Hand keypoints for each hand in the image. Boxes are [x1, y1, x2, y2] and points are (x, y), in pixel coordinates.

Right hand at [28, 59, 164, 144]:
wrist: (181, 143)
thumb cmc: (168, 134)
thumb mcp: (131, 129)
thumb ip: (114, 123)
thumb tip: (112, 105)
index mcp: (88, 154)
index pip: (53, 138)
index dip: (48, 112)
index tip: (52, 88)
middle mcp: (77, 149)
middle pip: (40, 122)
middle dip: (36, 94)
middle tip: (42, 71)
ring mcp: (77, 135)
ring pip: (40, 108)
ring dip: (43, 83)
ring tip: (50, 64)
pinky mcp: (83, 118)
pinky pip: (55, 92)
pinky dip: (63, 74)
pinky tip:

____

# [TASK REQUIREMENTS]
Reproduce every record that appears above, keeping the wording exact.

# [WORKED SOLUTION]
Hand keypoints for each hand in the image. Boxes are [x1, y1, x2, y2] and points are (x, y), in pixel coordinates.

Right hand at [28, 59, 164, 144]:
wrist: (181, 143)
thumb cmc: (168, 134)
thumb mcp: (131, 129)
thumb ip: (114, 123)
thumb tip: (112, 105)
index mcp: (88, 154)
index pip: (53, 138)
index dip: (48, 112)
index tip: (52, 88)
middle mcp: (77, 149)
middle pip: (40, 122)
middle dip: (36, 94)
middle tip: (42, 71)
ring mcp: (77, 135)
ring pip: (40, 108)
ring dip: (43, 83)
ring tip: (50, 64)
pinky mcp: (83, 118)
pinky pip: (55, 92)
pinky dip: (63, 74)
pinky tip:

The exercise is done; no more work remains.